Segment Open

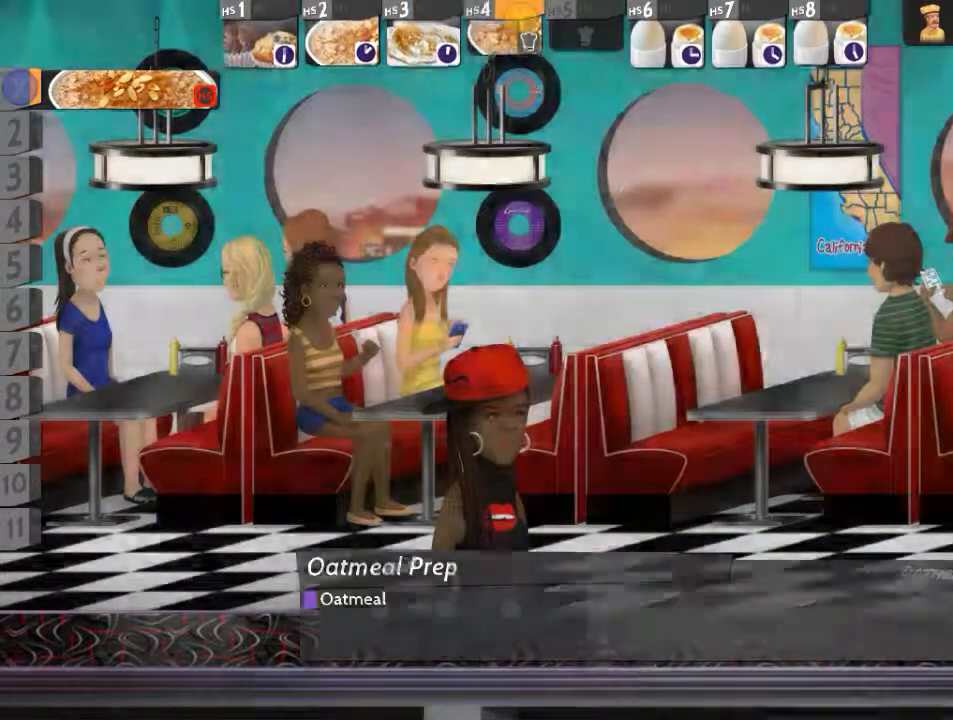
{"buttons": [], "events": [[16, "X", "up"], [166, "Y", "down"], [233, "Y", "up"], [317, "L2", "up"], [400, "A", "down"], [500, "A", "up"]]}
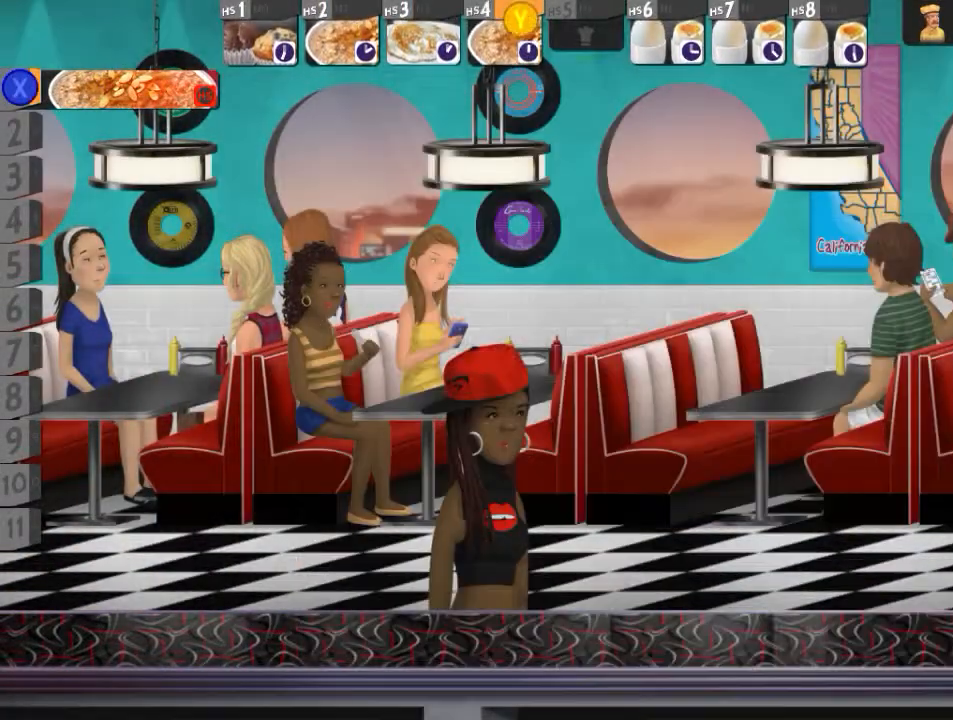
{"buttons": ["L2"], "events": [[33, "DPAD_RIGHT", "down"], [134, "DPAD_RIGHT", "up"], [367, "B", "down"], [417, "B", "up"], [467, "L2", "down"]]}
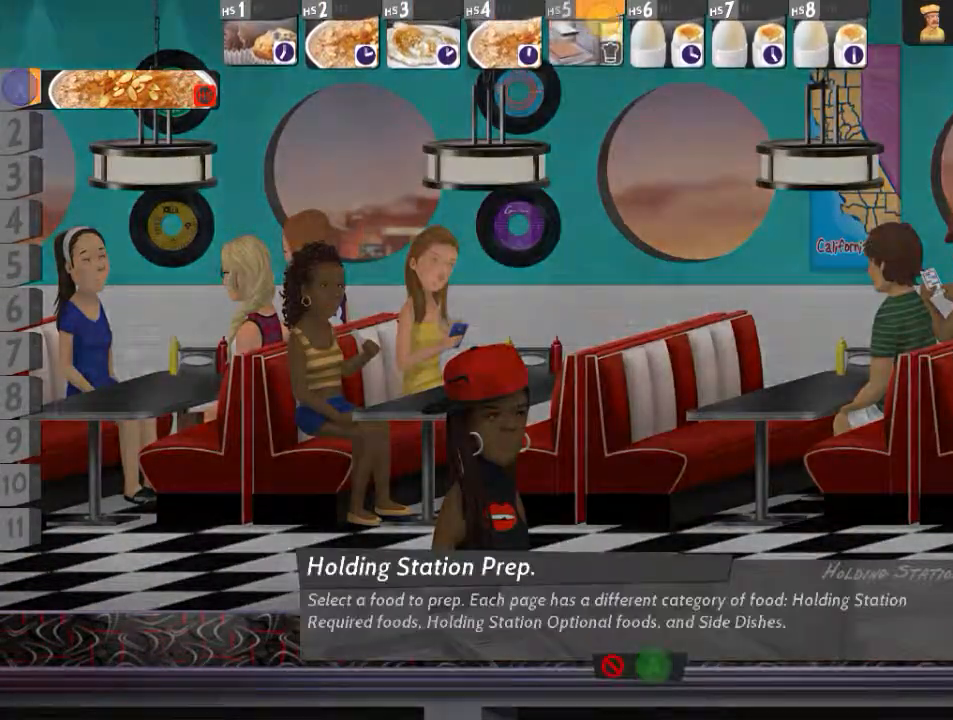
{"buttons": ["X", "Y", "L2"], "events": [[217, "X", "down"], [233, "Y", "down"], [317, "X", "up"], [350, "X", "down"], [400, "X", "up"], [400, "Y", "up"], [450, "X", "down"], [467, "Y", "down"]]}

Segment Closed

* **Task description**:
Every line above is to be repeated exactly, but no picture is to appear in the copy.

* **Exercise solution**:
{"buttons": [], "events": [[16, "X", "up"], [166, "Y", "down"], [233, "Y", "up"], [317, "L2", "up"], [400, "A", "down"], [500, "A", "up"]]}
{"buttons": ["L2"], "events": [[33, "DPAD_RIGHT", "down"], [134, "DPAD_RIGHT", "up"], [367, "B", "down"], [417, "B", "up"], [467, "L2", "down"]]}
{"buttons": ["X", "Y", "L2"], "events": [[217, "X", "down"], [233, "Y", "down"], [317, "X", "up"], [350, "X", "down"], [400, "X", "up"], [400, "Y", "up"], [450, "X", "down"], [467, "Y", "down"]]}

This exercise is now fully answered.